It was perhaps with these observations in mind that, in giving the opinion of the court in the subsequent case of McAskill v HM Advocate, the (by then) Lord Justice‑General held that charges of sexual offences ranging from indecent assault to rape could be seen as charges containing sexual violence, with the result that they could properly be taken along with other charges of repeated physical violence, and threats of violence, to be viewed in totality as reflecting a course of sustained abuse against a partner in a domestic setting designed within a context of jealousy to humiliate and control.  It may well be therefore that the advocate depute was correct in submitting that, in appropriate circumstances, the proper approach is to see an accumulation of violent and sexual behaviour directed against different partners as reflecting an underlying course of conduct of domestic abuse.  We will come to consider whether that approach can properly be taken in the present case later.

[18]      However, having drawn attention to the fact that the law has moved on since the case of Moorov was decided, the court in MR v HM Advocate explained, in paragraph 20, that the correct approach was as follows:

“What the court is looking for are the conventional similarities in time, place and circumstances in the behaviour proved in terms of the libel (see NKS v HM Advocate, Lord MacLean, delivering the opinion of the court, para 10) such as demonstrate  that the individual incidents are component parts of one course of criminal conduct persistently pursued by the accused (Ogg v HM Advocate, Lord Justice-Clerk (Aitchison), p158; AK v HM Advocate, Lord Justice-Clerk (Gill) para 10).”

 

This immediately brings into focus the question of whether the circumstances of the present case, with a lengthy lapse of time between the charges, can nevertheless be said to display the “conventional similarities” such as demonstrate that the individual incidents are component parts of one course of criminal conduct persistently pursued by the accused.

┄┄┄┄┄┄┄┄┄┄┄┄┄┄┄┄┄┄┄┄

- _EXERCISE INSTRUCTIONS_
Answer these questions from the court opinion:
1. In McAskill v HM Advocate, who gave the opinion of the court?
2. In which paragraph of MR v HM Advocate did the court explain the correct approach?
3. What lies between the charges in the present case?
The lines play no part in the work on this court opinion.

- _DATASET EXTRACT_
┄┄┄┄┄┄┄┄┄┄┄┄┄┄┄┄┄┄┄┄

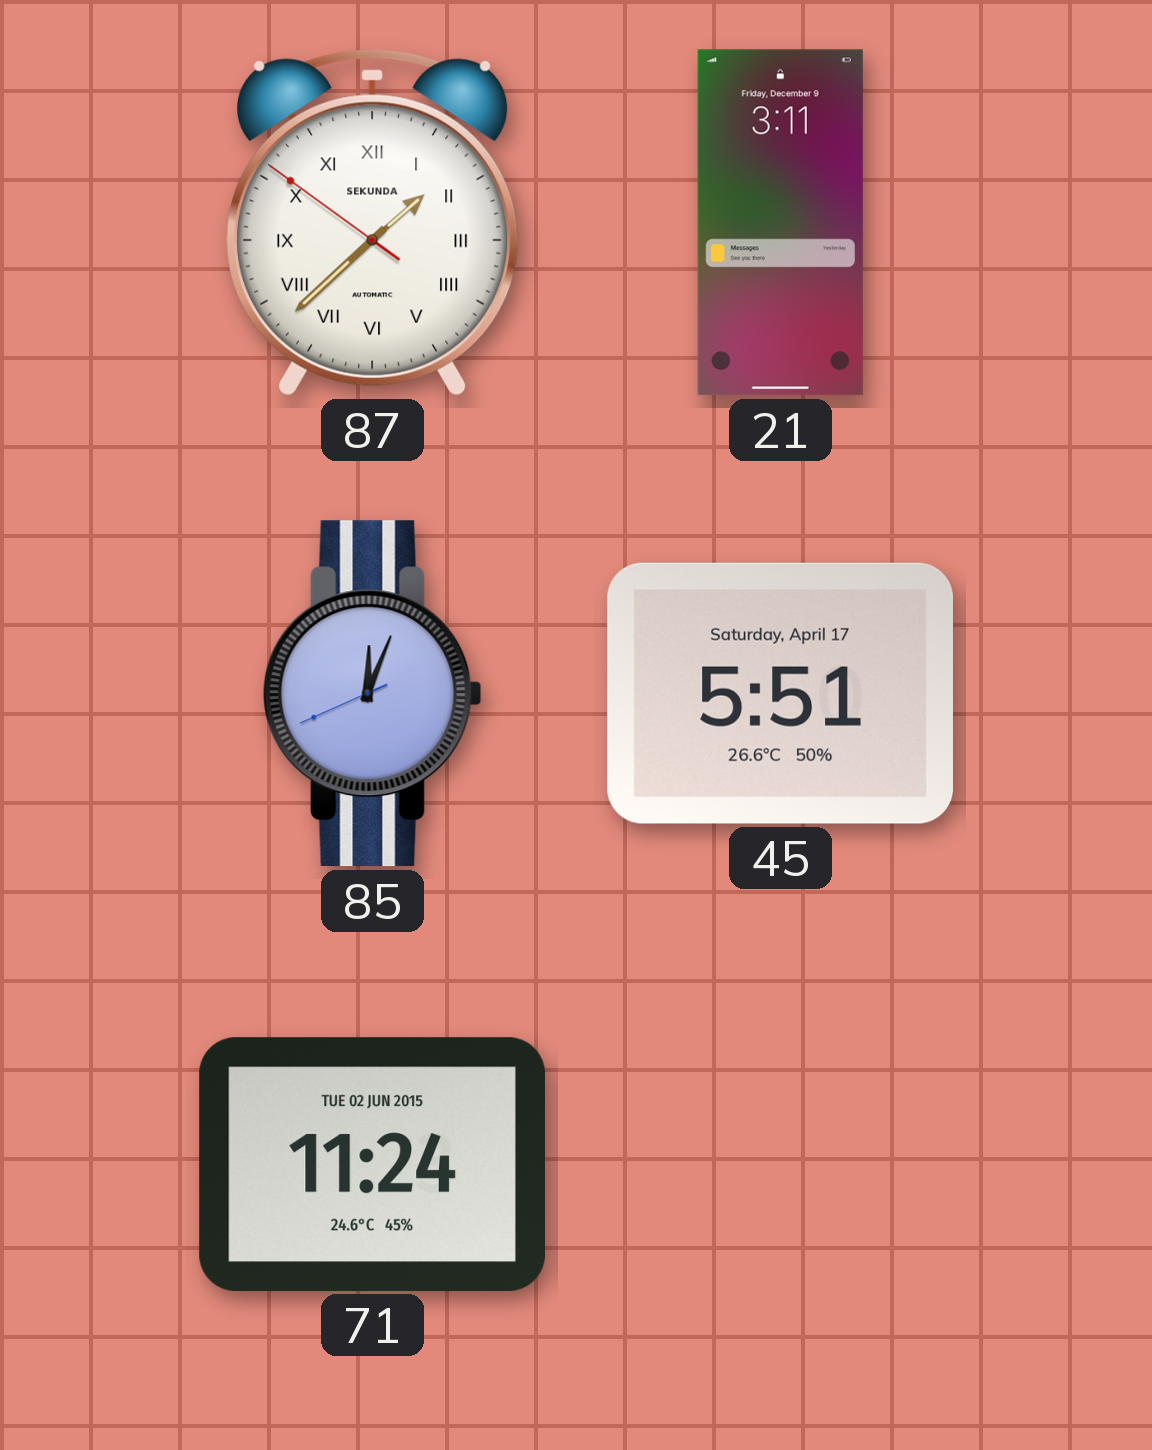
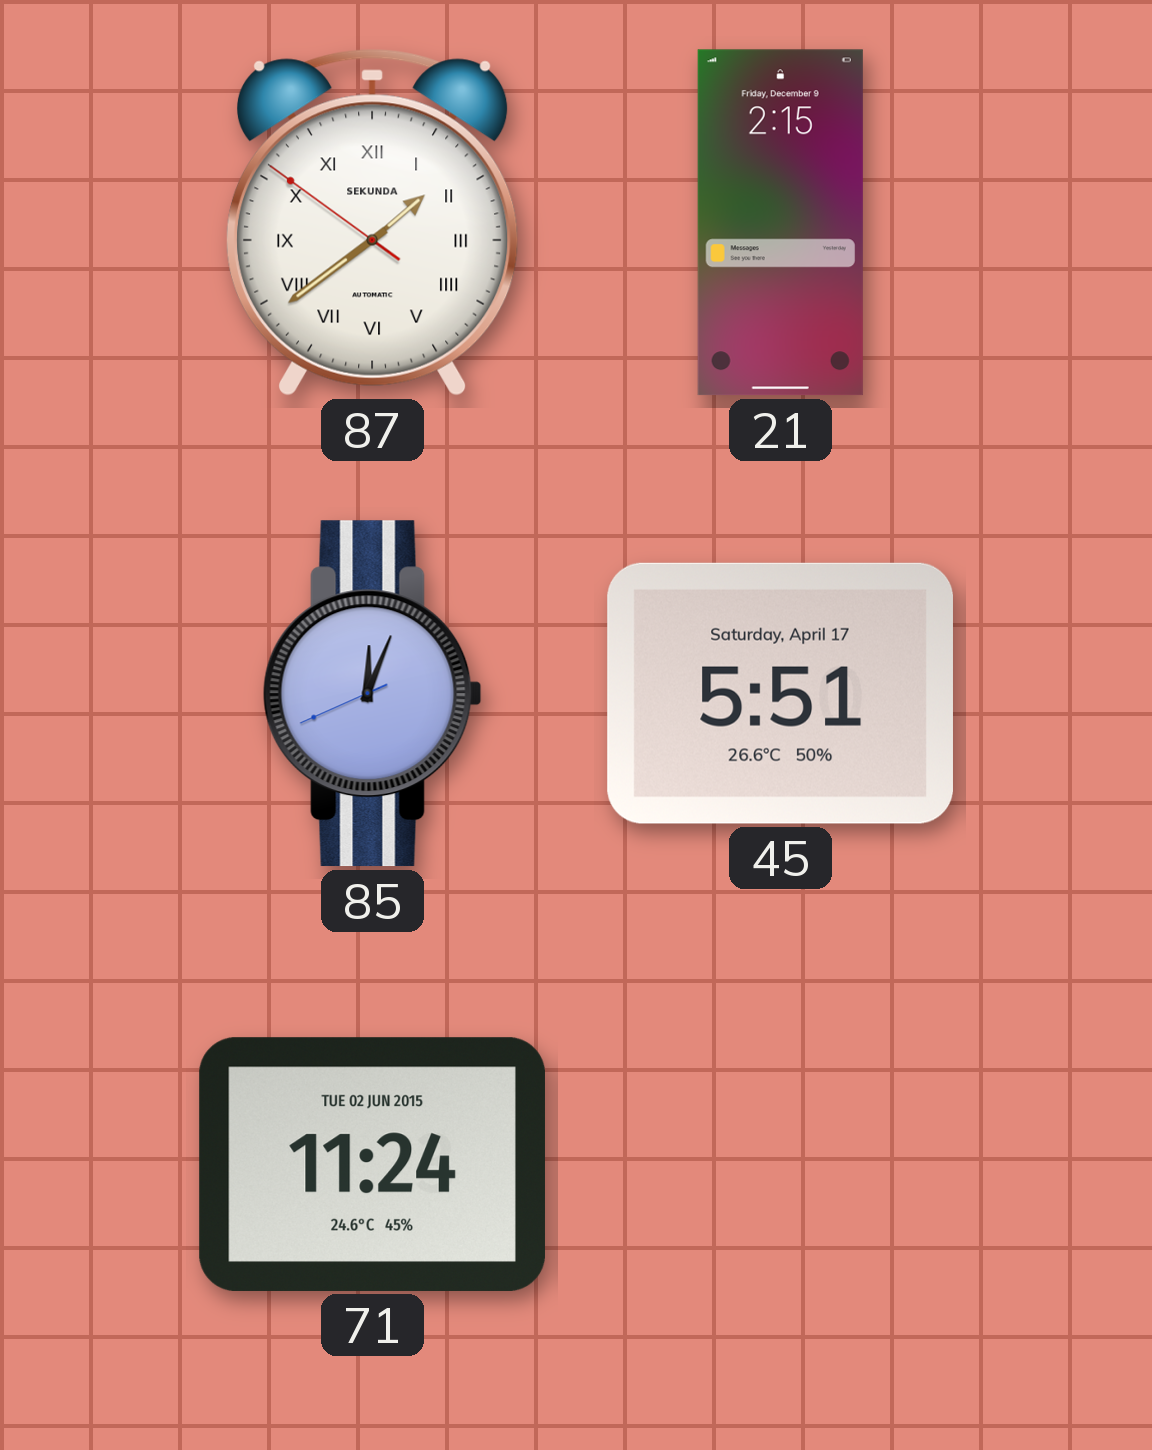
87: 1:37 -> 1:38
21: 3:11 -> 2:15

┄┄┄┄┄┄┄┄┄┄┄┄┄┄┄┄┄┄┄┄

- _TASK OUTPUT_
1. The (by then) Lord Justice-General.
2. Paragraph 20.
3. A lengthy lapse of time.